Why isn’t the other drivers insurance company covering my medical bills up front?
The Collateral Source Rule in Maryland
By: Natalie Ulrich
A question I get asked often is “why isn’t the other drivers insurance company covering my medical bills up front?”
Typically, a bodily injury claim is considered pending until your medical treatment is complete. At that time, your attorney will compile a medical demand package to send to the liability carrier for consideration for a bodily injury settlement offer. Whether a settlement is reached, or a verdict rendered in court, any outstanding medical bills would be paid out of that settlement and your attorney’s fee. Some private doctors’ offices will agree to hold your medical billing account until such a time that the case does reach a settlement, however hospitals are less likely to agree to do this without a small payment plan in the meantime. This is where filing a Personal Injury Protection (“PIP”) and/or Medical Payments (“Medpay”) claim could be beneficial in keeping those hospital accounts out of collections.

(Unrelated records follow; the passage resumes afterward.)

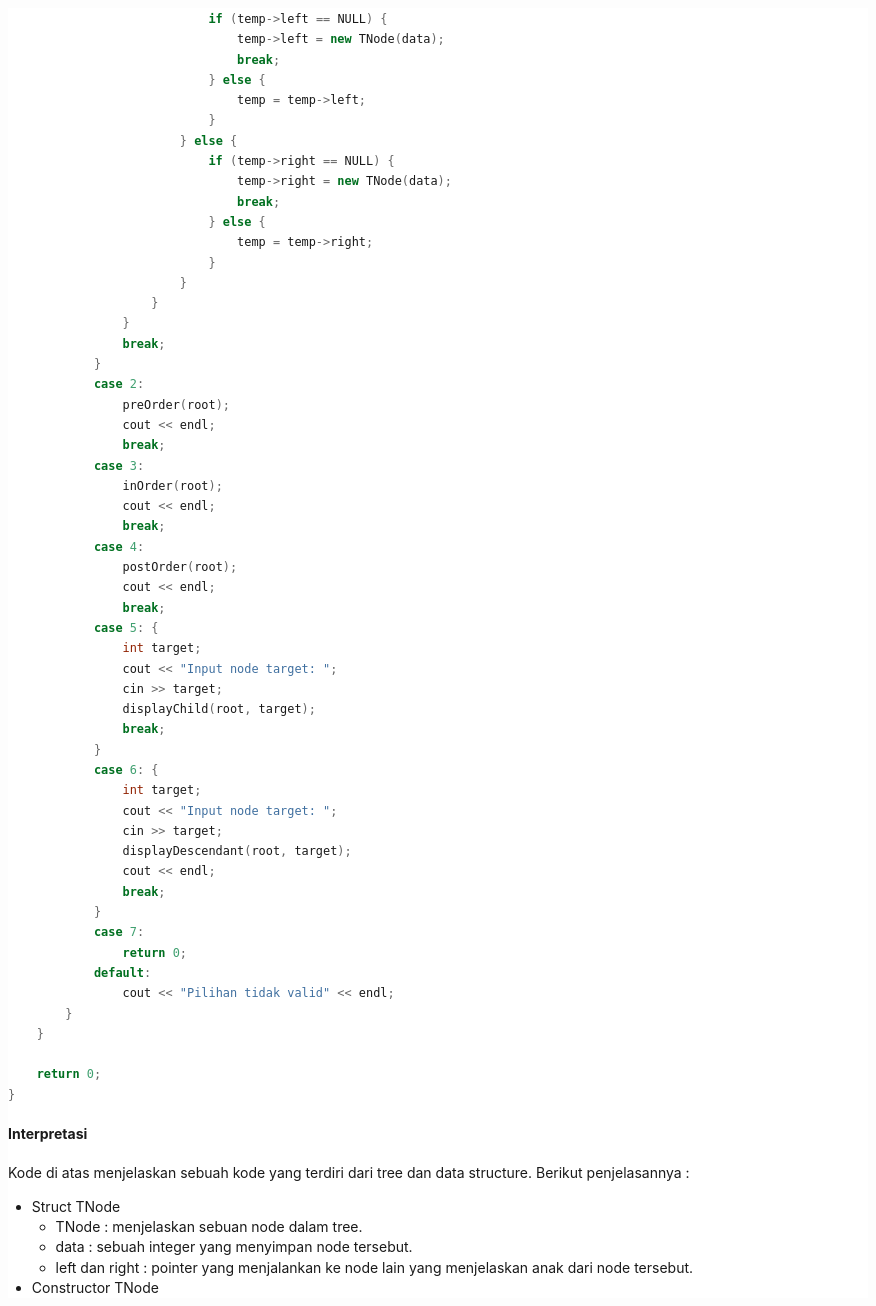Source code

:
 ```C++
                            if (temp->left == NULL) {
                                temp->left = new TNode(data);
                                break;
                            } else {
                                temp = temp->left;
                            }
                        } else {
                            if (temp->right == NULL) {
                                temp->right = new TNode(data);
                                break;
                            } else {
                                temp = temp->right;
                            }
                        }
                    }
                }
                break;
            }
            case 2:
                preOrder(root);
                cout << endl;
                break;
            case 3:
                inOrder(root);
                cout << endl;
                break;
            case 4:
                postOrder(root);
                cout << endl;
                break;
            case 5: {
                int target;
                cout << "Input node target: ";
                cin >> target;
                displayChild(root, target);
                break;
            }
            case 6: {
                int target;
                cout << "Input node target: ";
                cin >> target;
                displayDescendant(root, target);
                cout << endl;
                break;
            }
            case 7:
                return 0;
            default:
                cout << "Pilihan tidak valid" << endl;
        }
    }

    return 0;
}
```
#### Interpretasi 
Kode di atas menjelaskan sebuah kode yang terdiri dari tree dan data structure. Berikut penjelasannya :
- Struct TNode 
    - TNode : menjelaskan sebuan node dalam tree.
    - data : sebuah integer yang menyimpan node tersebut.
    - left dan right : pointer yang menjalankan ke node lain yang menjelaskan anak dari node tersebut.
- Constructor TNode 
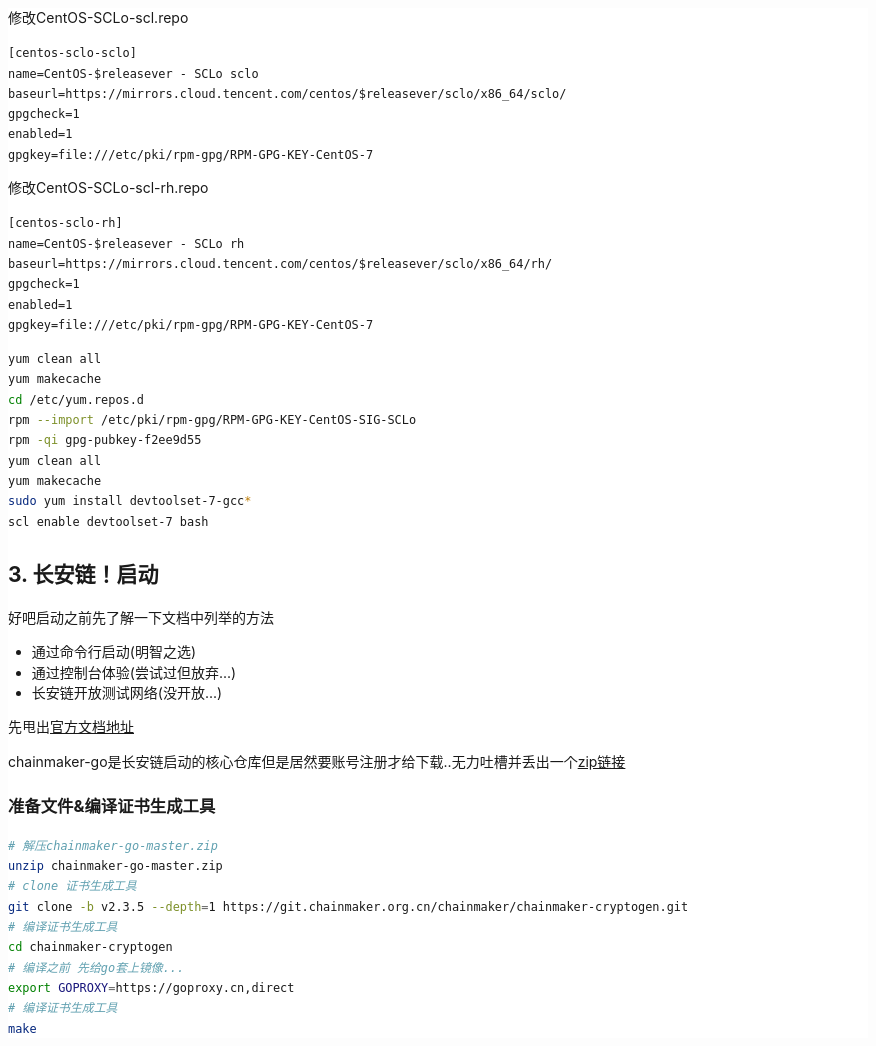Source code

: 修改CentOS-SCLo-scl.repo

```text
[centos-sclo-sclo]
name=CentOS-$releasever - SCLo sclo
baseurl=https://mirrors.cloud.tencent.com/centos/$releasever/sclo/x86_64/sclo/
gpgcheck=1
enabled=1
gpgkey=file:///etc/pki/rpm-gpg/RPM-GPG-KEY-CentOS-7
```

修改CentOS-SCLo-scl-rh.repo

```text
[centos-sclo-rh]
name=CentOS-$releasever - SCLo rh
baseurl=https://mirrors.cloud.tencent.com/centos/$releasever/sclo/x86_64/rh/
gpgcheck=1
enabled=1
gpgkey=file:///etc/pki/rpm-gpg/RPM-GPG-KEY-CentOS-7
```

```bash
yum clean all
yum makecache
cd /etc/yum.repos.d
rpm --import /etc/pki/rpm-gpg/RPM-GPG-KEY-CentOS-SIG-SCLo
rpm -qi gpg-pubkey-f2ee9d55
yum clean all
yum makecache
sudo yum install devtoolset-7-gcc*
scl enable devtoolset-7 bash
```

## 3. 长安链！启动

好吧启动之前先了解一下文档中列举的方法

- 通过命令行启动(明智之选)
- 通过控制台体验(尝试过但放弃...)
- 长安链开放测试网络(没开放...)

先甩出[官方文档地址](https://docs.chainmaker.org.cn/v2.3.6/html/quickstart/%E9%80%9A%E8%BF%87%E5%91%BD%E4%BB%A4%E8%A1%8C%E4%BD%93%E9%AA%8C%E9%93%BE.html)

chainmaker-go是长安链启动的核心仓库但是居然要账号注册才给下载..无力吐槽并丢出一个[zip链接](https://download.blog.lvtomatoj.com/chainmaker-go-master.zip)

### 准备文件&编译证书生成工具

```bash
# 解压chainmaker-go-master.zip
unzip chainmaker-go-master.zip
# clone 证书生成工具
git clone -b v2.3.5 --depth=1 https://git.chainmaker.org.cn/chainmaker/chainmaker-cryptogen.git
# 编译证书生成工具
cd chainmaker-cryptogen
# 编译之前 先给go套上镜像...
export GOPROXY=https://goproxy.cn,direct
# 编译证书生成工具
make
```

Next, clients have asked “if my PIP, Medpay or health insurance carrier pays a medical bill up front does that mean that the other driver’s insurance doesn’t have to pay it?” In Maryland at least, the answer to that question is NO! Even if your PIP, Medpay, or health insurance carrier pays a bill related to the auto accident, the collateral source rule in Maryland (in short) states that you may recover the amount of your bill regardless of if that bill was paid by a first party benefit insurance carrier. In Maryland, the liability insurance company is not given a credit for, nor may they offset for paid bills, as they are able to do in some other states.
While every case is a little different, 9 times out of 10 we encourage clients to utilize these benefits that they pay extra for on their own insurance policies. The collateral source rule is only one of the many positives these benefits bring to a case.